Copy the records from the first line through the line containing "ここにいたかもです。日本大学芸術学部大学院作曲家卒業で", substituting "Volkswagen" for "VW" and changing nothing else.

PROVIDED RECORDS:

↓

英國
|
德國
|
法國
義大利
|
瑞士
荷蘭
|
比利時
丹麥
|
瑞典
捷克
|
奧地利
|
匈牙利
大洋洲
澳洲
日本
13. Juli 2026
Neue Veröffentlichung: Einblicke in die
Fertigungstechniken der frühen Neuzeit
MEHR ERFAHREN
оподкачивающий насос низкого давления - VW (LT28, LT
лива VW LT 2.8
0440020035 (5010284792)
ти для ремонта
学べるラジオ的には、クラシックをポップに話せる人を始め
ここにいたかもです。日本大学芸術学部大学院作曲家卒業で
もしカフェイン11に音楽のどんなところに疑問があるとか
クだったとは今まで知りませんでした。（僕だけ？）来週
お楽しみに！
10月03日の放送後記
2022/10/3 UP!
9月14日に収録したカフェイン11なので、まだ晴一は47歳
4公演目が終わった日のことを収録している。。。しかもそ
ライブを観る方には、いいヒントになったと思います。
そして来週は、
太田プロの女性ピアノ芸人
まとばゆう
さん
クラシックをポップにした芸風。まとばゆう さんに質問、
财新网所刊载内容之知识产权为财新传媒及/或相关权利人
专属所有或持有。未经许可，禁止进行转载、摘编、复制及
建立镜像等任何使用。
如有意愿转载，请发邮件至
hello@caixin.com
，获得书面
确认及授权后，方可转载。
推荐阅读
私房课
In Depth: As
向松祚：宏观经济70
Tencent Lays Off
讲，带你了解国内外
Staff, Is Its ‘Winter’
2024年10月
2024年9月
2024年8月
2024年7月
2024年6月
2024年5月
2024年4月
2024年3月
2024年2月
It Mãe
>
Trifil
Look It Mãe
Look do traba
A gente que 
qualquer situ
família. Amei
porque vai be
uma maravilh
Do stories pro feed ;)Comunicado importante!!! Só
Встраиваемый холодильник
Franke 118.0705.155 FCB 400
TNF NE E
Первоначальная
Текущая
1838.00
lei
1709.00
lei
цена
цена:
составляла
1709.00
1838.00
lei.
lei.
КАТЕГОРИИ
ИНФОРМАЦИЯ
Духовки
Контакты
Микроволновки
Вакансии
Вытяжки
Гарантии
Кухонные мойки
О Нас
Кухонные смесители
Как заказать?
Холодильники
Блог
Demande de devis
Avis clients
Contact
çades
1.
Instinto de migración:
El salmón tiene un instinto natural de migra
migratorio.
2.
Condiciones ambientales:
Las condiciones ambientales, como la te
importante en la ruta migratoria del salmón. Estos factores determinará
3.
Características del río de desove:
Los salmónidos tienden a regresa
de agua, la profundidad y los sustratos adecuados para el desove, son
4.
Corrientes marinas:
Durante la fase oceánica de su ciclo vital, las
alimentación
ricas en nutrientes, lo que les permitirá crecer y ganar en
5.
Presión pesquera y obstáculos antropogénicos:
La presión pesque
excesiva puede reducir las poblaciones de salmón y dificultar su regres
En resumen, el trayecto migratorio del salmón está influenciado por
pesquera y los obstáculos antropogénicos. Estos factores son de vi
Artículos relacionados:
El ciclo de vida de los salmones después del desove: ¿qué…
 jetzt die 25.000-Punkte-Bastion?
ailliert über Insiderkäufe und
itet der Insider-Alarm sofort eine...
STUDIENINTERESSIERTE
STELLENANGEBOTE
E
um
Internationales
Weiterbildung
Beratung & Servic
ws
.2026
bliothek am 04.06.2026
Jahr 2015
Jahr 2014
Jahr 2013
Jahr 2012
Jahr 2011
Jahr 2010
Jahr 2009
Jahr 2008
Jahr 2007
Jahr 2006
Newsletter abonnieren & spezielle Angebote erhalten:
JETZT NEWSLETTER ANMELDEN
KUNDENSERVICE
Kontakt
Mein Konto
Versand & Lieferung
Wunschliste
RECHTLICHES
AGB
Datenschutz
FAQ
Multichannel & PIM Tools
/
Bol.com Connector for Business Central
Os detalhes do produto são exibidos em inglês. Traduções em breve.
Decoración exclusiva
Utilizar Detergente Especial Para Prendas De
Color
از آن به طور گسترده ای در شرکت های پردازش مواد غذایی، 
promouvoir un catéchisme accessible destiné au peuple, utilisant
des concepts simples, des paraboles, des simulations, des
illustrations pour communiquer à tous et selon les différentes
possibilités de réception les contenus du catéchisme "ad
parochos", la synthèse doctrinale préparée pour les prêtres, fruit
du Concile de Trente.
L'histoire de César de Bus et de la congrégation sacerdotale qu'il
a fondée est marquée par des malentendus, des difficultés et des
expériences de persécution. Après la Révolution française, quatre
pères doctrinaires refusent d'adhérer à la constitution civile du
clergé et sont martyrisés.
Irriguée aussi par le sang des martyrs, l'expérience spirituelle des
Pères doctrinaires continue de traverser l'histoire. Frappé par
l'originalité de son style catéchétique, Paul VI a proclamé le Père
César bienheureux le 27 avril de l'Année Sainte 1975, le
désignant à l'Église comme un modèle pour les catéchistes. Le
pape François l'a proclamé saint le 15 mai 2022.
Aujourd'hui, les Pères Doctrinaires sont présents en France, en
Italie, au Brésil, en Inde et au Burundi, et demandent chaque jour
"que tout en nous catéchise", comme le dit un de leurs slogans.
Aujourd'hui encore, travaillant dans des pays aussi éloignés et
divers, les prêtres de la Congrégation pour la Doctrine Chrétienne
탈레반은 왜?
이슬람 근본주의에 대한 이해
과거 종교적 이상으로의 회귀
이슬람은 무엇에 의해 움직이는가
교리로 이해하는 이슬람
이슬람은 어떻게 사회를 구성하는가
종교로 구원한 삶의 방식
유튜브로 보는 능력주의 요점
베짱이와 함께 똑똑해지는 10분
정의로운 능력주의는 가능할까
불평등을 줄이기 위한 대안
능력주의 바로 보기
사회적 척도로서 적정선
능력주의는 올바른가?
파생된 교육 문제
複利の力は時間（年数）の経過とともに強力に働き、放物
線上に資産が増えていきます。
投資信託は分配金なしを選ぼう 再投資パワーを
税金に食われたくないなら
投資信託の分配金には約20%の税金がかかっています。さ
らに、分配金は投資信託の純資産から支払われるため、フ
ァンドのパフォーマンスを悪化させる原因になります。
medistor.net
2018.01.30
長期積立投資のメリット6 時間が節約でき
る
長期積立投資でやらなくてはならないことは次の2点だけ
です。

↑

FINAL ANSWER:
英國
|
德國
|
法國
義大利
|
瑞士
荷蘭
|
比利時
丹麥
|
瑞典
捷克
|
奧地利
|
匈牙利
大洋洲
澳洲
日本
13. Juli 2026
Neue Veröffentlichung: Einblicke in die
Fertigungstechniken der frühen Neuzeit
MEHR ERFAHREN
оподкачивающий насос низкого давления - Volkswagen (LT28, LT
лива Volkswagen LT 2.8
0440020035 (5010284792)
ти для ремонта
学べるラジオ的には、クラシックをポップに話せる人を始め
ここにいたかもです。日本大学芸術学部大学院作曲家卒業で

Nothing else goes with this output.